That doesn’t matter at all, I’m talking about investment. Why continue to develop the older API while a new one is already underway? Sorry I just think it’s a waste of time and resources. What is WebGL 2 going to give us that WebGPU isn’t promising to deliver?
Something that works now and will continue to work for years without changing any code.
To turn this on its head, if I'm creating a new product now, why invest time into an API where by the time the product would be ready with WebGL, instead I chose WebGPU, so now have the risks:
- The API is still years away from mainstream.
- Doesn't solve anything for my use case that wouldn't be solved with WebGL.
- Is too buggy to use on most configurations.
- Isn't supported by X hardware or Y OS.
- Has security issues that make browsers disable it for years.
- The code has to be regularly updated/maintained/fixed when browsers update.
- Performance could be lower for low end systems.
- Even if everything worked, it's a lot more work to do everything (e.g. VULKAN).
- To beat webGL, you have to optimise specifically for mobile/desktop/amd/nvidia/etc
- The documentation is poor.
- It's impossible to hire an expert in webGPU.
- It's very expensive to test every combination of GPU/OS/driver so you have no confidence it is working correctly.
Most rendering code should abstract to many APIs anyway, so not starting with a webgl version would be quite insane.
I'm not talking about today though, my concern is more around future investment. The web has to be backwards compatible, meaning that years from now, browser vendors will be tasked with supporting WebGL 1, WebGL 2, and WebGPU. Given that browsers are already the most complex programs in the world, is the benefit of WebGL 2 so great that it's worth it?

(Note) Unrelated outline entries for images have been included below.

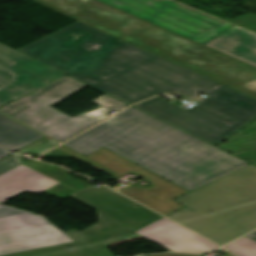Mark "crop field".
Instances as JSON below:
<instances>
[{
	"instance_id": "8a807250",
	"label": "crop field",
	"mask_w": 256,
	"mask_h": 256,
	"mask_svg": "<svg viewBox=\"0 0 256 256\" xmlns=\"http://www.w3.org/2000/svg\"><path fill=\"white\" fill-rule=\"evenodd\" d=\"M18 51L129 105L179 91L208 98L183 110L159 97L133 107L213 146L256 118V101L76 21Z\"/></svg>"
},
{
	"instance_id": "ac0d7876",
	"label": "crop field",
	"mask_w": 256,
	"mask_h": 256,
	"mask_svg": "<svg viewBox=\"0 0 256 256\" xmlns=\"http://www.w3.org/2000/svg\"><path fill=\"white\" fill-rule=\"evenodd\" d=\"M63 145L104 147L189 191L248 164L133 107Z\"/></svg>"
},
{
	"instance_id": "34b2d1b8",
	"label": "crop field",
	"mask_w": 256,
	"mask_h": 256,
	"mask_svg": "<svg viewBox=\"0 0 256 256\" xmlns=\"http://www.w3.org/2000/svg\"><path fill=\"white\" fill-rule=\"evenodd\" d=\"M256 98V68L96 0H32Z\"/></svg>"
},
{
	"instance_id": "412701ff",
	"label": "crop field",
	"mask_w": 256,
	"mask_h": 256,
	"mask_svg": "<svg viewBox=\"0 0 256 256\" xmlns=\"http://www.w3.org/2000/svg\"><path fill=\"white\" fill-rule=\"evenodd\" d=\"M175 201L169 218L223 245L256 228V167L248 164Z\"/></svg>"
},
{
	"instance_id": "f4fd0767",
	"label": "crop field",
	"mask_w": 256,
	"mask_h": 256,
	"mask_svg": "<svg viewBox=\"0 0 256 256\" xmlns=\"http://www.w3.org/2000/svg\"><path fill=\"white\" fill-rule=\"evenodd\" d=\"M71 196L97 208L100 222L84 231L66 232L75 243L8 256H90L92 251L162 217L105 186H91Z\"/></svg>"
},
{
	"instance_id": "dd49c442",
	"label": "crop field",
	"mask_w": 256,
	"mask_h": 256,
	"mask_svg": "<svg viewBox=\"0 0 256 256\" xmlns=\"http://www.w3.org/2000/svg\"><path fill=\"white\" fill-rule=\"evenodd\" d=\"M84 86L86 85L65 76L0 109V112L63 142L108 117L106 114L112 110L118 111L128 106L104 94L92 100L101 107L74 118L49 107Z\"/></svg>"
},
{
	"instance_id": "e52e79f7",
	"label": "crop field",
	"mask_w": 256,
	"mask_h": 256,
	"mask_svg": "<svg viewBox=\"0 0 256 256\" xmlns=\"http://www.w3.org/2000/svg\"><path fill=\"white\" fill-rule=\"evenodd\" d=\"M98 1L203 45L238 30L169 0Z\"/></svg>"
},
{
	"instance_id": "d8731c3e",
	"label": "crop field",
	"mask_w": 256,
	"mask_h": 256,
	"mask_svg": "<svg viewBox=\"0 0 256 256\" xmlns=\"http://www.w3.org/2000/svg\"><path fill=\"white\" fill-rule=\"evenodd\" d=\"M54 150L68 157L74 156L75 158L115 178L129 172H132L138 177L146 178L147 181L152 184L151 188L129 186L119 192L165 216L184 207L183 205L173 201V199L187 193V191L103 148L86 157L63 145Z\"/></svg>"
},
{
	"instance_id": "5a996713",
	"label": "crop field",
	"mask_w": 256,
	"mask_h": 256,
	"mask_svg": "<svg viewBox=\"0 0 256 256\" xmlns=\"http://www.w3.org/2000/svg\"><path fill=\"white\" fill-rule=\"evenodd\" d=\"M72 242L42 216L0 204V256Z\"/></svg>"
},
{
	"instance_id": "3316defc",
	"label": "crop field",
	"mask_w": 256,
	"mask_h": 256,
	"mask_svg": "<svg viewBox=\"0 0 256 256\" xmlns=\"http://www.w3.org/2000/svg\"><path fill=\"white\" fill-rule=\"evenodd\" d=\"M63 76L0 44V106Z\"/></svg>"
},
{
	"instance_id": "28ad6ade",
	"label": "crop field",
	"mask_w": 256,
	"mask_h": 256,
	"mask_svg": "<svg viewBox=\"0 0 256 256\" xmlns=\"http://www.w3.org/2000/svg\"><path fill=\"white\" fill-rule=\"evenodd\" d=\"M135 233L173 252L203 253L219 248L212 242L165 218Z\"/></svg>"
},
{
	"instance_id": "d1516ede",
	"label": "crop field",
	"mask_w": 256,
	"mask_h": 256,
	"mask_svg": "<svg viewBox=\"0 0 256 256\" xmlns=\"http://www.w3.org/2000/svg\"><path fill=\"white\" fill-rule=\"evenodd\" d=\"M59 182L23 165L0 176V203L23 191L42 192Z\"/></svg>"
},
{
	"instance_id": "22f410ed",
	"label": "crop field",
	"mask_w": 256,
	"mask_h": 256,
	"mask_svg": "<svg viewBox=\"0 0 256 256\" xmlns=\"http://www.w3.org/2000/svg\"><path fill=\"white\" fill-rule=\"evenodd\" d=\"M207 46L256 67V34L240 29Z\"/></svg>"
},
{
	"instance_id": "cbeb9de0",
	"label": "crop field",
	"mask_w": 256,
	"mask_h": 256,
	"mask_svg": "<svg viewBox=\"0 0 256 256\" xmlns=\"http://www.w3.org/2000/svg\"><path fill=\"white\" fill-rule=\"evenodd\" d=\"M41 137L43 135L0 115V143L8 148L15 151ZM9 153L11 152L0 146V158Z\"/></svg>"
},
{
	"instance_id": "5142ce71",
	"label": "crop field",
	"mask_w": 256,
	"mask_h": 256,
	"mask_svg": "<svg viewBox=\"0 0 256 256\" xmlns=\"http://www.w3.org/2000/svg\"><path fill=\"white\" fill-rule=\"evenodd\" d=\"M224 248L238 256H256V242L245 236L224 246Z\"/></svg>"
},
{
	"instance_id": "d9b57169",
	"label": "crop field",
	"mask_w": 256,
	"mask_h": 256,
	"mask_svg": "<svg viewBox=\"0 0 256 256\" xmlns=\"http://www.w3.org/2000/svg\"><path fill=\"white\" fill-rule=\"evenodd\" d=\"M58 144L59 143H57V142H55V141L45 137V138H43V139H41V140H39V141H37V142H35V143L25 147V148H23V149H21V150H19L17 152H19L21 154H25L27 152H32L34 154L39 155V154L47 151L48 149H50V148H52V147H54V146H56Z\"/></svg>"
},
{
	"instance_id": "733c2abd",
	"label": "crop field",
	"mask_w": 256,
	"mask_h": 256,
	"mask_svg": "<svg viewBox=\"0 0 256 256\" xmlns=\"http://www.w3.org/2000/svg\"><path fill=\"white\" fill-rule=\"evenodd\" d=\"M21 155L11 154L0 160V174L22 164L18 159Z\"/></svg>"
},
{
	"instance_id": "4a817a6b",
	"label": "crop field",
	"mask_w": 256,
	"mask_h": 256,
	"mask_svg": "<svg viewBox=\"0 0 256 256\" xmlns=\"http://www.w3.org/2000/svg\"><path fill=\"white\" fill-rule=\"evenodd\" d=\"M93 256H112L109 249L106 247L92 253Z\"/></svg>"
},
{
	"instance_id": "bc2a9ffb",
	"label": "crop field",
	"mask_w": 256,
	"mask_h": 256,
	"mask_svg": "<svg viewBox=\"0 0 256 256\" xmlns=\"http://www.w3.org/2000/svg\"><path fill=\"white\" fill-rule=\"evenodd\" d=\"M155 256H199V255H193V254H165V255H155ZM227 256H233L231 254Z\"/></svg>"
},
{
	"instance_id": "214f88e0",
	"label": "crop field",
	"mask_w": 256,
	"mask_h": 256,
	"mask_svg": "<svg viewBox=\"0 0 256 256\" xmlns=\"http://www.w3.org/2000/svg\"><path fill=\"white\" fill-rule=\"evenodd\" d=\"M245 236H247V237H249V238H251V239L256 241V230L251 232V233H249V234H247V235H245Z\"/></svg>"
}]
</instances>
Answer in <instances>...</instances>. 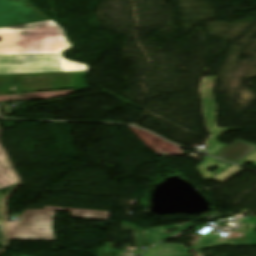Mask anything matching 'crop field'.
<instances>
[{
	"label": "crop field",
	"instance_id": "obj_1",
	"mask_svg": "<svg viewBox=\"0 0 256 256\" xmlns=\"http://www.w3.org/2000/svg\"><path fill=\"white\" fill-rule=\"evenodd\" d=\"M0 37V95L34 76H52L53 90L88 88L87 65L63 59L62 51L73 46L54 21L3 27Z\"/></svg>",
	"mask_w": 256,
	"mask_h": 256
},
{
	"label": "crop field",
	"instance_id": "obj_2",
	"mask_svg": "<svg viewBox=\"0 0 256 256\" xmlns=\"http://www.w3.org/2000/svg\"><path fill=\"white\" fill-rule=\"evenodd\" d=\"M55 210L70 211V217L108 221L110 212L50 207L25 210L19 222H7L9 240L55 241L52 224Z\"/></svg>",
	"mask_w": 256,
	"mask_h": 256
},
{
	"label": "crop field",
	"instance_id": "obj_3",
	"mask_svg": "<svg viewBox=\"0 0 256 256\" xmlns=\"http://www.w3.org/2000/svg\"><path fill=\"white\" fill-rule=\"evenodd\" d=\"M48 19L31 0H0V27Z\"/></svg>",
	"mask_w": 256,
	"mask_h": 256
},
{
	"label": "crop field",
	"instance_id": "obj_4",
	"mask_svg": "<svg viewBox=\"0 0 256 256\" xmlns=\"http://www.w3.org/2000/svg\"><path fill=\"white\" fill-rule=\"evenodd\" d=\"M210 155L238 163L253 162L256 167V145L236 139L230 146L220 142L211 143L208 150Z\"/></svg>",
	"mask_w": 256,
	"mask_h": 256
},
{
	"label": "crop field",
	"instance_id": "obj_5",
	"mask_svg": "<svg viewBox=\"0 0 256 256\" xmlns=\"http://www.w3.org/2000/svg\"><path fill=\"white\" fill-rule=\"evenodd\" d=\"M218 77H204L201 92L205 104V118L209 131L213 134V138L209 142L217 141L218 137L227 133L228 130L235 131L242 128H217L216 113L217 105L214 96V86ZM229 132V131H228Z\"/></svg>",
	"mask_w": 256,
	"mask_h": 256
},
{
	"label": "crop field",
	"instance_id": "obj_6",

Luckily that cost is fairly small, due to how bad GL drivers were on Windows ages ago Google initiated the LibAngle project that abstracted the GLES parts needed for WebGL(1&2) onto DirectX.
With much of the heavy lifting done for API support the code was then adopted as an abstraction for other low-level APIs, so iirc the recent WebGL 2 implementation that now bought us to this stage is also dependent on a fork of that lib that targets Metal. (And yes, it brings us a monoculture implementation but I'd rather have that than dozens of broken mainline OpenGL drivers from Intel, AMD and Nvidia).
They are not mutually exclusive, and organization can invest in developing both. WebGL also has the advantage that it’s immediately useful (lots of sites already using it).